[Start of section]
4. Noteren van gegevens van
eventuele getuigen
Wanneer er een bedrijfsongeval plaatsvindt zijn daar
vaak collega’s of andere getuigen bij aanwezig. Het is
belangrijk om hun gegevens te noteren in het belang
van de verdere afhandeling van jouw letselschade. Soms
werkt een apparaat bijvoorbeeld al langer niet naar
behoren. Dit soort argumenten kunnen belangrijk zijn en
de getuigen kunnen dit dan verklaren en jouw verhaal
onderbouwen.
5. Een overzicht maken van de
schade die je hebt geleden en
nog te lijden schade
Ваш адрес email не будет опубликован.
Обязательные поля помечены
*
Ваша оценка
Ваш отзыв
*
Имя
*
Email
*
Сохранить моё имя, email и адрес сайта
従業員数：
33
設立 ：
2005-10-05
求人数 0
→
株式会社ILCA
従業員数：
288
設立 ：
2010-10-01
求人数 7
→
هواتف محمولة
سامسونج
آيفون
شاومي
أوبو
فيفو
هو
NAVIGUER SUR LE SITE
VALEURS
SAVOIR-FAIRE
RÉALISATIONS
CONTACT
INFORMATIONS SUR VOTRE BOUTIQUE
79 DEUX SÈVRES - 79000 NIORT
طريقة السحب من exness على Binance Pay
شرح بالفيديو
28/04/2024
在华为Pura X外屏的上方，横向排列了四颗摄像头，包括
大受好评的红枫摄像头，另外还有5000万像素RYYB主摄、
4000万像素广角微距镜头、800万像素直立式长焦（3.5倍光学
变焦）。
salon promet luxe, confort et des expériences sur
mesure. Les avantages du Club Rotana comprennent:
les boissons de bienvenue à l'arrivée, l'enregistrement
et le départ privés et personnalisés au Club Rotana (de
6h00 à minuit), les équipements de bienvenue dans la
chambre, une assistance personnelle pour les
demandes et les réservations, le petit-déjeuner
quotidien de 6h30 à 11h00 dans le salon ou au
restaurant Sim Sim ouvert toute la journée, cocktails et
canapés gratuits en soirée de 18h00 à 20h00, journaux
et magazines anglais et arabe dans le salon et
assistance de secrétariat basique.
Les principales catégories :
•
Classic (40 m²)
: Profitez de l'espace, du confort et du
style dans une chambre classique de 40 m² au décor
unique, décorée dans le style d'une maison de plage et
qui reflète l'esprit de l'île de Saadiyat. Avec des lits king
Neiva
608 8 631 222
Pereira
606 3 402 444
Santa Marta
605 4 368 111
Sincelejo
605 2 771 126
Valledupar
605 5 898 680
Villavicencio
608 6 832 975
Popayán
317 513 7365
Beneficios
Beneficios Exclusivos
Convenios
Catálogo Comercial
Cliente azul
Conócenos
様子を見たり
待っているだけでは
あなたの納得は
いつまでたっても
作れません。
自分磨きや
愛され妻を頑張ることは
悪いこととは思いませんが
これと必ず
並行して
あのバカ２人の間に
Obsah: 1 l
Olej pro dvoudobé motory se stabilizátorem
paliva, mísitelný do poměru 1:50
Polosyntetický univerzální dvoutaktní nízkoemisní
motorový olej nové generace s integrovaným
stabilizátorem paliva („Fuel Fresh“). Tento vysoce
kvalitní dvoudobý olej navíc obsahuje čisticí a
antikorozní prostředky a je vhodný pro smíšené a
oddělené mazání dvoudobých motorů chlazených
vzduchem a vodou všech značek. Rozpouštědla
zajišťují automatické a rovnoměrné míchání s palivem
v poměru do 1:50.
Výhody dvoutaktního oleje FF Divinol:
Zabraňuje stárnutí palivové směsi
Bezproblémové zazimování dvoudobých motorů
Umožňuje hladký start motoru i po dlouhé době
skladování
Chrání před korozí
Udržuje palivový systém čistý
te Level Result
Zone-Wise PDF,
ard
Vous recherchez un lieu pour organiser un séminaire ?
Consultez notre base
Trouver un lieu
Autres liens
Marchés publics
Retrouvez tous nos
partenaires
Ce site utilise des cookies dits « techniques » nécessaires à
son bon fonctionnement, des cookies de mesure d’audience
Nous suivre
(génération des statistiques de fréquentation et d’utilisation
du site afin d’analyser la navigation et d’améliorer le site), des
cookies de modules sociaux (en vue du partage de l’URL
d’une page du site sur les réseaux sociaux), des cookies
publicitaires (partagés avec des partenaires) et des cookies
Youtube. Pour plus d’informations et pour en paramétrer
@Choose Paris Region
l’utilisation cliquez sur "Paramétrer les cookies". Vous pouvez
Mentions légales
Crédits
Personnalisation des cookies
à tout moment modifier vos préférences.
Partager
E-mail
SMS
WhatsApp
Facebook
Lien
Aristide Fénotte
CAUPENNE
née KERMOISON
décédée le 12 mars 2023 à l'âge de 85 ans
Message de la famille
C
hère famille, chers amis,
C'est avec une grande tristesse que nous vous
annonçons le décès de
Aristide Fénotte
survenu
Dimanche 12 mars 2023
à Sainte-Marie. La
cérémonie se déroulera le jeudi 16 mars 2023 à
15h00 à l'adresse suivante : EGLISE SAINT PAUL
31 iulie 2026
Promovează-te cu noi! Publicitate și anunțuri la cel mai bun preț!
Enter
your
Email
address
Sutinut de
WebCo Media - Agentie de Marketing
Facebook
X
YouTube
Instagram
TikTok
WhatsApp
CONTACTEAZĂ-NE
[End of section]
> WHAT YOU HAVE TO DO:
Copy the lines from the start of the entries through the line containing "werkt een apparaat", including that line.

> RESPONSE AREA:
4. Noteren van gegevens van
eventuele getuigen
Wanneer er een bedrijfsongeval plaatsvindt zijn daar
vaak collega’s of andere getuigen bij aanwezig. Het is
belangrijk om hun gegevens te noteren in het belang
van de verdere afhandeling van jouw letselschade. Soms
werkt een apparaat bijvoorbeeld al langer niet naar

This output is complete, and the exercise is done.